### TRY IT
Would you write out the entries below word for word, omitting the pictures?

### RECORDS PROVIDED
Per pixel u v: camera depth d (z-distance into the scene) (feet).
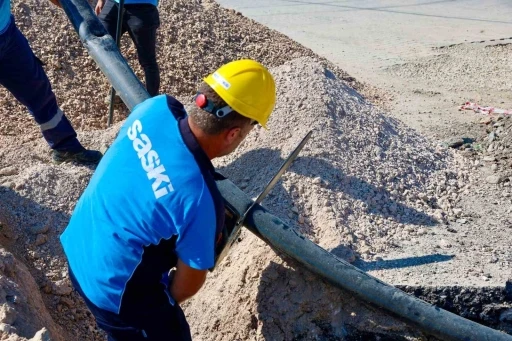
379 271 12.37
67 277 13.79
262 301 12.22
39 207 14.83
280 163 15.16
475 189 16.28
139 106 9.28
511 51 34.58
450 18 45.37
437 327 10.71
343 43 37.11
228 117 8.45
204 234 8.33
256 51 26.16
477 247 13.47
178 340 9.55
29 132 20.03
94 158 16.74
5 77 15.42
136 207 8.46
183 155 8.36
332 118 16.61
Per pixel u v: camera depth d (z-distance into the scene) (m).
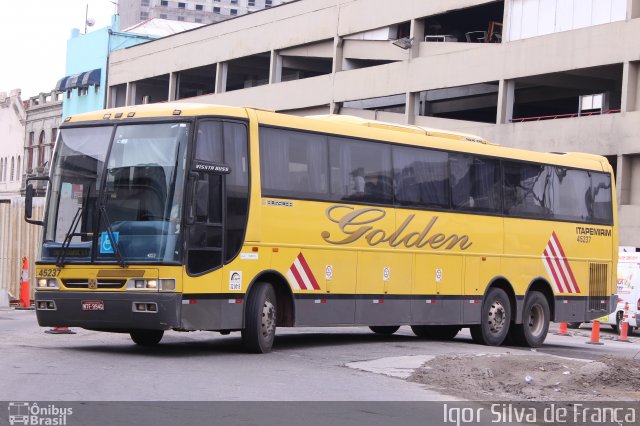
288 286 16.77
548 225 22.48
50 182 16.05
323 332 23.27
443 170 20.11
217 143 15.66
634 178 39.81
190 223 15.05
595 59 40.41
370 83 51.53
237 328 15.88
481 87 47.28
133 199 15.23
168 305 14.80
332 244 17.59
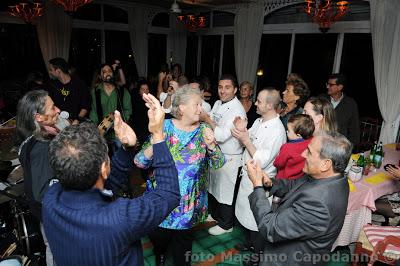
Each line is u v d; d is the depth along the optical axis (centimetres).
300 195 119
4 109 445
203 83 320
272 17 557
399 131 405
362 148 405
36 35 554
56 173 84
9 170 219
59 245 85
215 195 259
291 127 176
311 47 505
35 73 388
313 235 114
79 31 613
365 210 229
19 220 177
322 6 371
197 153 175
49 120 147
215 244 248
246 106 293
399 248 195
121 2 641
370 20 405
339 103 305
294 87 240
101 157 86
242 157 230
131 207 83
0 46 516
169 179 93
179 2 590
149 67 739
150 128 95
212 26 680
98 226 80
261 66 589
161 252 208
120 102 318
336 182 117
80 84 302
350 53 453
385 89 395
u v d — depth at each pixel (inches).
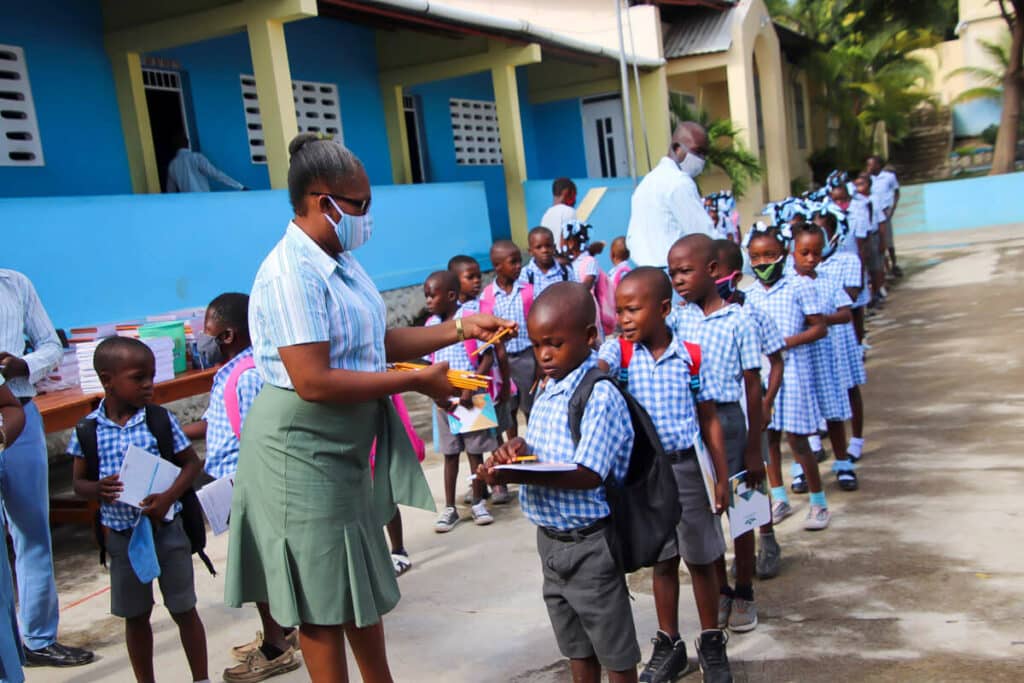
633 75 665.0
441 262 464.1
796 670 134.0
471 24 447.2
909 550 171.6
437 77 537.6
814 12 1190.3
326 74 510.9
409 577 185.2
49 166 360.2
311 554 106.4
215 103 436.8
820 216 270.5
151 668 142.1
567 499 110.6
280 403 105.3
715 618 131.6
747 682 131.6
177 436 145.9
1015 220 858.1
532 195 536.1
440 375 107.7
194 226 327.0
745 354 143.5
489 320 122.5
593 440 107.7
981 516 183.0
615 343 137.9
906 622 144.3
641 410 112.2
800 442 186.5
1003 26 1156.5
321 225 105.3
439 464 269.3
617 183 609.9
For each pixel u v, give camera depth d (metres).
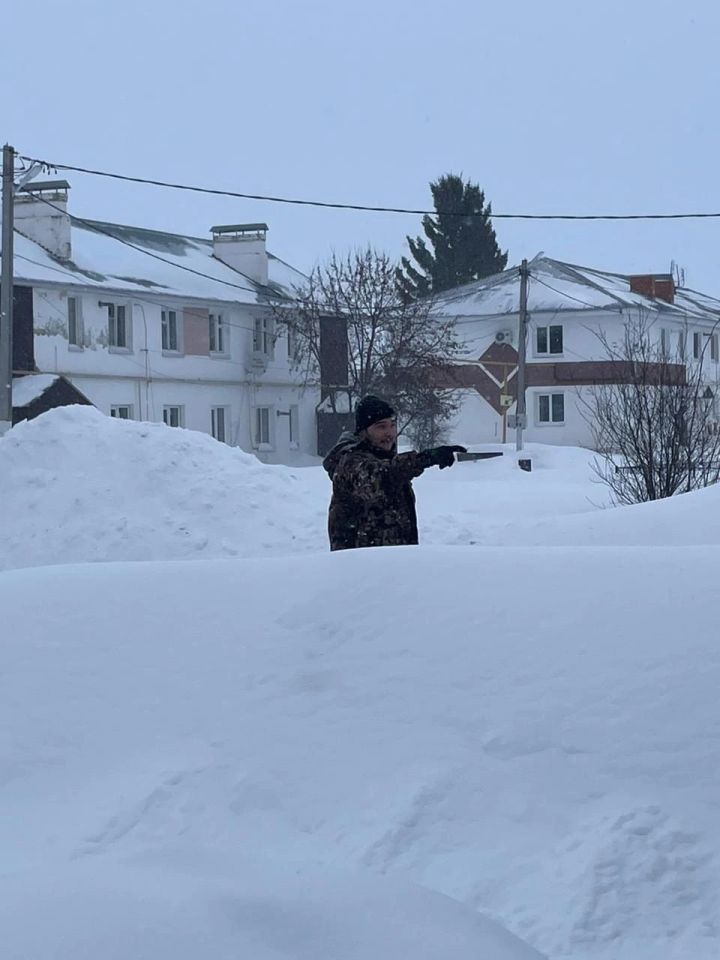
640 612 4.17
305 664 4.19
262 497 12.73
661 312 45.53
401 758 3.72
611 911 3.09
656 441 14.59
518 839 3.38
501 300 47.94
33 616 4.68
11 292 23.34
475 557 4.68
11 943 2.79
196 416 40.41
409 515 6.07
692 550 4.67
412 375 41.34
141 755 3.92
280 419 44.22
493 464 31.23
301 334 43.38
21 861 3.46
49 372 34.88
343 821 3.53
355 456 6.03
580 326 46.22
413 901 3.08
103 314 36.88
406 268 70.38
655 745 3.62
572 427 46.56
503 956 2.88
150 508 12.38
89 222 41.38
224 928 2.89
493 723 3.79
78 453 12.95
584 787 3.52
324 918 2.98
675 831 3.30
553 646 4.06
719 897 3.12
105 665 4.36
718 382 18.28
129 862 3.36
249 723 3.97
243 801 3.65
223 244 44.84
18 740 4.05
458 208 69.19
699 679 3.82
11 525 12.34
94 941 2.79
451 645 4.14
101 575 5.00
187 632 4.48
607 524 9.74
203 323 40.69
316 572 4.71
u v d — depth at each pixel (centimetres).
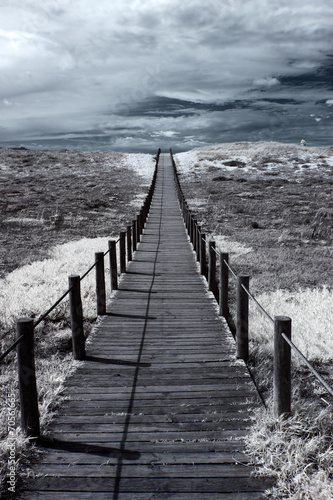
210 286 840
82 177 3931
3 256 1305
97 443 336
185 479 293
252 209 2433
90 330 676
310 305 788
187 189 3288
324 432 334
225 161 5009
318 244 1490
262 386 473
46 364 552
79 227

### WRITTEN ANSWER
Per pixel u v: camera depth d (z-distance into the scene) (feet).
379 271 12.37
67 277 13.79
262 301 12.22
39 207 14.83
280 163 15.16
475 189 16.28
139 106 9.28
511 51 34.58
450 18 45.37
437 327 10.71
343 43 37.11
228 117 8.45
204 234 8.33
256 51 26.16
477 247 13.47
178 340 9.55
29 132 20.03
94 158 16.74
5 77 15.42
136 207 8.46
183 155 8.36
332 118 16.61
Per pixel u v: camera depth d (z-distance into the scene) (m).
288 286 16.77
548 225 22.48
50 182 16.05
323 332 23.27
443 170 20.11
217 143 15.66
634 178 39.81
190 223 15.05
595 59 40.41
370 83 51.53
237 328 15.88
481 87 47.28
133 199 15.23
168 305 14.80
332 244 17.59
Each line is u v d; d is the depth along the optical axis (centimetres).
300 195 119
4 109 445
203 83 320
272 17 557
399 131 405
362 148 405
36 35 554
56 173 84
9 170 219
59 245 85
215 195 259
291 127 176
311 47 505
35 73 388
313 235 114
79 31 613
365 210 229
19 220 177
322 6 371
197 153 175
49 120 147
215 244 248
246 106 293
399 248 195
121 2 641
370 20 405
339 103 305
294 87 240
101 157 86
242 157 230
131 207 83
0 46 516
169 179 93
179 2 590
149 67 739
150 128 95
212 26 680
98 226 80
261 66 589
161 252 208
120 102 318
336 182 117
80 84 302
350 53 453
385 89 395
u v d — depth at each pixel (inches).
633 75 665.0
441 262 464.1
796 670 134.0
471 24 447.2
909 550 171.6
437 77 537.6
814 12 1190.3
326 74 510.9
409 577 185.2
49 166 360.2
311 554 106.4
215 103 436.8
820 216 270.5
151 668 142.1
567 499 110.6
280 403 105.3
715 618 131.6
747 682 131.6
177 436 145.9
1015 220 858.1
532 195 536.1
440 375 107.7
194 226 327.0
745 354 143.5
489 320 122.5
593 440 107.7
981 516 183.0
615 343 137.9
906 622 144.3
641 410 112.2
800 442 186.5
1003 26 1156.5
321 225 105.3
439 464 269.3
617 183 609.9
For each pixel u v, give camera depth d (metres).
640 612 4.17
305 664 4.19
262 497 12.73
661 312 45.53
401 758 3.72
611 911 3.09
656 441 14.59
518 839 3.38
501 300 47.94
33 616 4.68
11 292 23.34
475 557 4.68
11 943 2.79
196 416 40.41
409 515 6.07
692 550 4.67
412 375 41.34
141 755 3.92
280 419 44.22
493 464 31.23
301 334 43.38
21 861 3.46
49 372 34.88
343 821 3.53
355 456 6.03
580 326 46.22
413 901 3.08
103 314 36.88
406 268 70.38
655 745 3.62
572 427 46.56
503 956 2.88
150 508 12.38
89 222 41.38
224 928 2.89
493 723 3.79
78 453 12.95
584 787 3.52
324 918 2.98
675 831 3.30
553 646 4.06
719 897 3.12
105 665 4.36
718 382 18.28
129 862 3.36
249 723 3.97
243 801 3.65
223 244 44.84
18 740 4.05
458 208 69.19
699 679 3.82
11 525 12.34
94 941 2.79
451 645 4.14
101 575 5.00
187 632 4.48
607 524 9.74
203 323 40.69
316 572 4.71
u v d — depth at each pixel (centimetres).
210 286 840
82 177 3931
3 256 1305
97 443 336
185 479 293
252 209 2433
90 330 676
310 305 788
187 189 3288
324 432 334
225 161 5009
318 244 1490
262 386 473
46 364 552
79 227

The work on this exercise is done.